ABSTRACT

D’Alembert’s entry in the Encyclopédie notes that “cosmopolitan” derives from the Greek words for “world” (cosmos) and “city” (polis) and that it refers to “un homme qui n’a point de demeure fixe, ou bien un homme qui n’est étranger nulle part [a man without a fixed abode, or better, a man who is nowhere a stranger]” (Diderot and d’Alembert 1751-1765: 4, 297). The term’s philosophical usage to indicate a “citizen of the universe,” however, emphasizes that this intellectual ethos or spirit is not one of rootlessness. Instead, what is imagined is a universal circle of belonging that involves the transcendence of the particularistic and blindly given ties of kinship and country. The cosmopolitan therefore embodies the universality of philosophical reason itself, namely its power of transcending the particular and contingent. Hence, the popular view of cosmopolitanism as an elite form of rootlessness and a state of detachment and nomadic non-belonging is mistaken. The cosmopolitan’s universal circle of belonging embraces the whole of humanity. When cosmopolitanism is criticized for being a form of elitist detachment, the real point of dissatisfaction is that it is merely an intellectual ethos or perspective espoused by a select clerisy because the philosophers of the French Enlightenment could not envision feasible political structures for the regular and widespread institutionalization of mass-based cosmopolitan feeling. The bonds of humanity, whether they are predicated in terms of reason or moral sentiment, may be the strongest possible ties. But for various reasons, not many people are able to feel their pull. Rousseau lamented that in relations between different societies, the Law of Nature, or natural pity, the original root of social virtues such as clemency and humanity, has lost

almost all the force it had in the relations between one man and another, [and] lives on only in the few great Cosmopolitan Souls [grandes ames cosmopolites] who cross the imaginary boundaries that separate Peoples and, following the example of the sovereign being that created them, embrace the whole of Mankind in their benevolence. (1766: 174)
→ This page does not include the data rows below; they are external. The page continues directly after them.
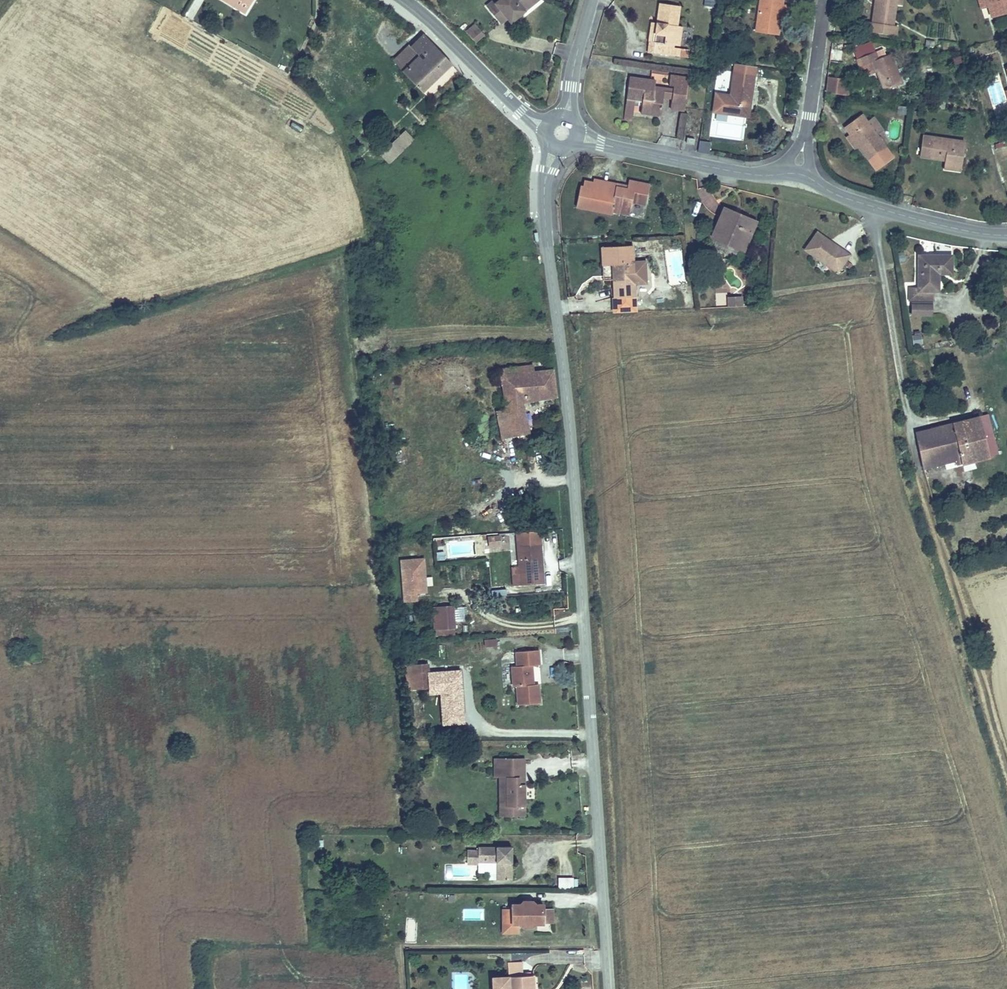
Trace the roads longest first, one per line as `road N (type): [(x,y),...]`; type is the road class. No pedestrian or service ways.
road 1 (unclassified): [(609,988),(570,423),(546,239),(543,194),(555,149)]
road 2 (residential): [(578,138),(743,172),(797,172)]
road 3 (residential): [(797,172),(876,208),(1006,235)]
road 4 (unclassified): [(400,0),(545,127)]
road 5 (residential): [(824,0),(797,172)]

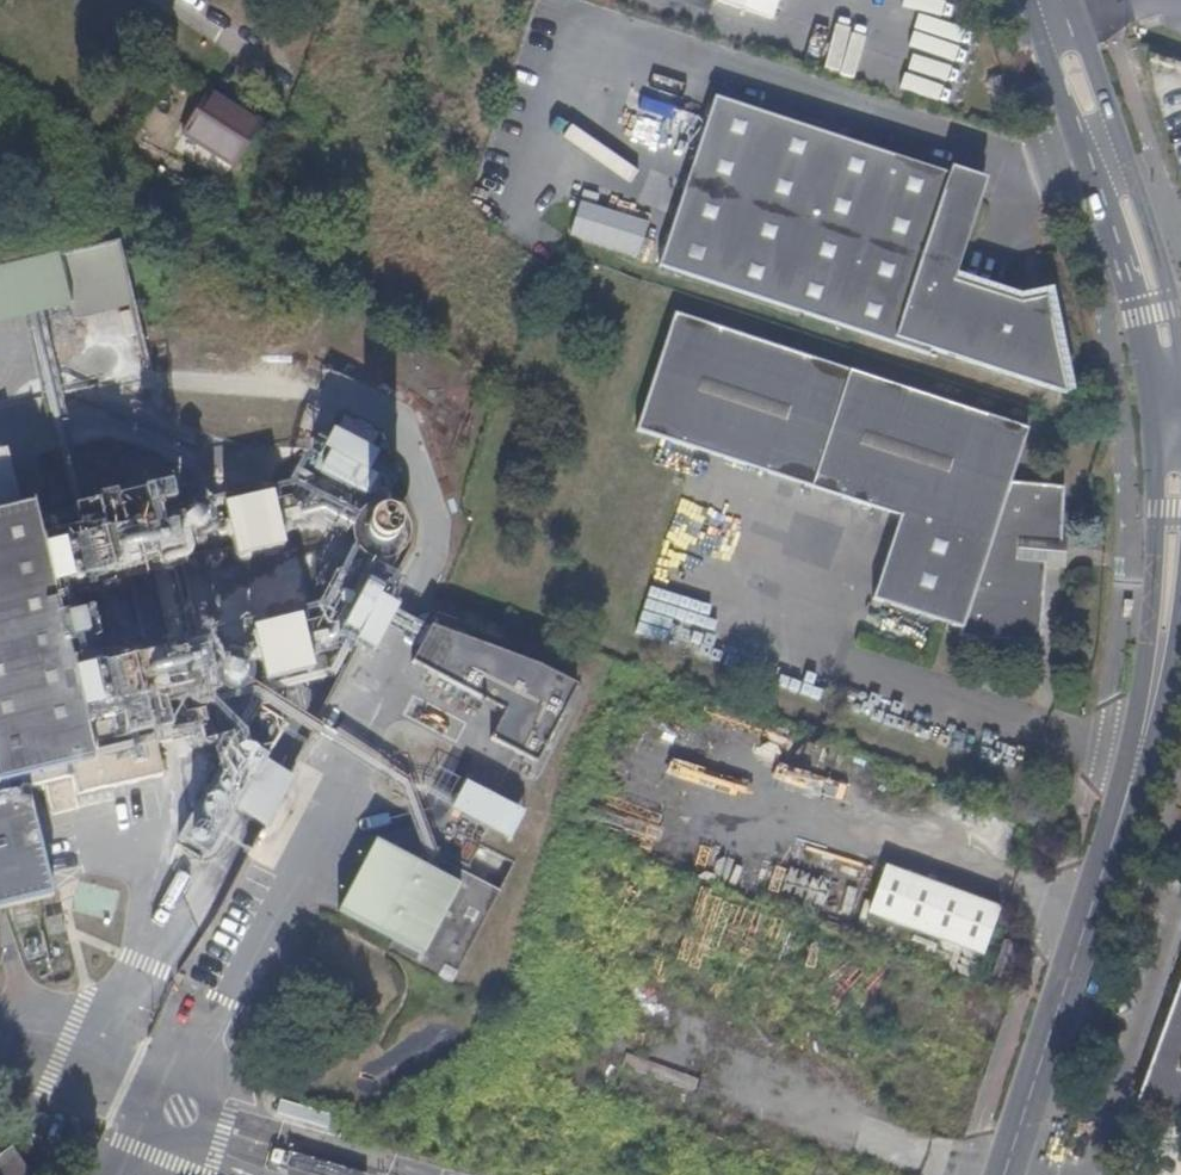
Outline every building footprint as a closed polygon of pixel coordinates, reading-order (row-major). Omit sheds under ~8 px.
[(237,173),(266,125),(216,93),(185,141),(237,173)] [(1065,395),(1045,297),(1020,302),(950,279),(981,185),(716,94),(658,264),(928,355),(930,351),(1065,395)] [(71,319),(71,322),(131,310),(119,249),(0,273),(0,333),(71,319)] [(1049,547),(1063,547),(1067,488),(1012,484),(1029,431),(675,313),(637,429),(900,517),(874,601),(962,631),(962,640),(1044,644),(1049,569),(1049,547)] [(350,522),(388,437),(340,415),(302,500),(350,522)] [(74,478),(69,456),(54,460),(32,466),(3,472),(8,495),(32,489),(74,478)] [(228,567),(280,562),(274,508),(222,513),(228,567)] [(190,692),(283,671),(273,627),(249,634),(245,615),(268,609),(259,567),(163,587),(161,577),(104,592),(58,603),(44,549),(47,545),(45,540),(32,543),(27,520),(5,525),(10,548),(0,551),(0,913),(50,900),(35,834),(26,791),(68,781),(72,801),(158,780),(151,751),(200,739),(190,692)] [(1062,570),(1063,547),(1049,547),(1049,569),(1062,570)] [(338,650),(374,667),(397,620),(361,603),(338,650)] [(554,718),(568,689),(527,668),(511,660),(481,650),(444,637),(422,629),(405,664),(445,685),(498,713),(484,741),(529,766),(554,718)] [(269,818),(305,741),(267,724),(269,721),(246,711),(183,847),(213,861),(239,805),(269,818)] [(506,842),(519,816),(460,787),(446,814),(506,842)] [(422,961),(459,888),(374,843),(336,916),(422,961)] [(982,956),(1000,911),(963,897),(909,876),(886,868),(869,913),(919,933),(982,956)] [(63,952),(59,937),(44,941),(47,956),(63,952)] [(1011,999),(1015,989),(1005,984),(1001,995),(1011,999)] [(1137,1106),(1180,1122),(1180,985),(1137,1106)] [(19,1153),(0,1160),(0,1174),(27,1174),(19,1153)]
The true inaugurator of modern cosmopolitanism is Immanuel Kant. Kant retained the idea of membership to humanity as a whole by insisting on the importance of “knowledge of man as a citizen of the world [des Menschen als Weltbürgers]” in his writings on pragmatic anthropology and universal history (1968a: 400). However, Kant was primarily concerned with man as a practical being and actor in history, someone who not only knows the world as a spectator of a play but knows his way about the world as a participant (1968a: 400). A world-citizen acts from the pluralistic standpoint of humanity as a collective actor as opposed to that of an egoistic individual (Kant 1968a: 411). Accordingly, Kant articulated at least four different modalities of cosmopolitanism that would become the main topoi of contemporary discussions of the concept in normative international relations theory (including accounts of global civil society and the international public sphere), liberal political economy and theories of globalization. These different

modalities, which are part of a systemic whole, are: a world federation as the legal and political institutional basis for cosmopolitanism as a form of right; the historical basis of cosmopolitanism in world trade; the idea of a global public sphere; and the importance of cosmopolitan culture in instilling a sense of belonging to humanity.